While Microsoft hasn’t confirmed anything about this just yet, @thebookisclosed is the one who has the specifics of the feature. With it, you should be able to see and access all of your open apps in a new overflow bin in the Windows 11 taskbar.
It’s a welcome change, as previously, there was no indicator to let Windows 11 users know of other open apps once the taskbar runs out of space to hold app icons. The return of the overflow area should add an ellipses icon, so you can better select from open apps and not just see one, as before.
This would just be one useful feature coming to Windows 11 soon. Previously, the same leaker also indicated that Microsoft is working on three big improvements for the new operating system. Those changes include an interesting stickers option for spicing up the look of the desktop wallpaper, the ability to hide the taskbar in tablet mode, and changes to notifications so that notification controls are more upfront.
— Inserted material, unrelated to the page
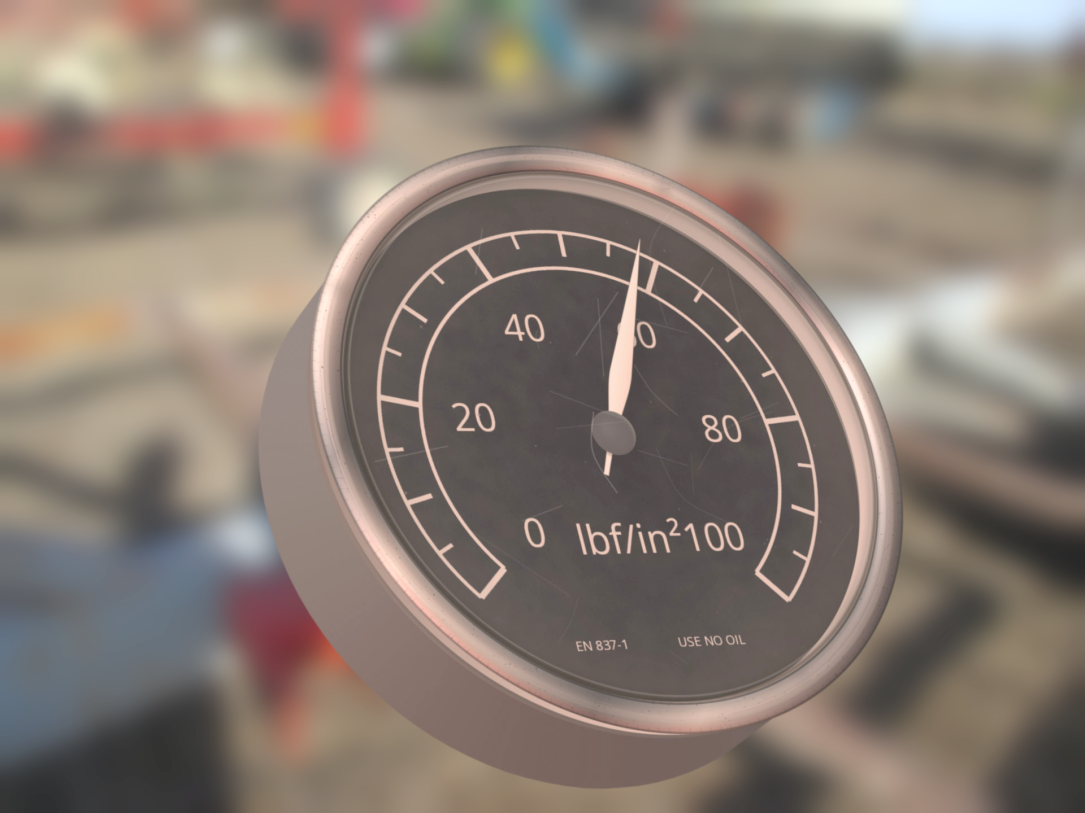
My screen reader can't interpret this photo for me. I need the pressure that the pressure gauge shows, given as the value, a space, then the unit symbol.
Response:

And that’s just the start. A separate Twitter user recently showcased a fully redesigned Windows 11 Task Manager app. It has a new look based on Windows 11’s design and useful battery health and app health areas so you can better monitor the all-around performance of your PC.
All of these leaked features have been locked away and hidden in the code in recent Windows Insider Dev Channel releases. Microsoft has said these releases aren’t tied to a specific Windows version, so you should not count on seeing them soon.
Microsoft also previously indicated that it might be a possibility that these features will be discovered by more technical users of beta versions of Windows 11, but it doesn’t mean the features will be released. It says this is by design, and it will only communicate about features that we are purposefully enabling for people to try out.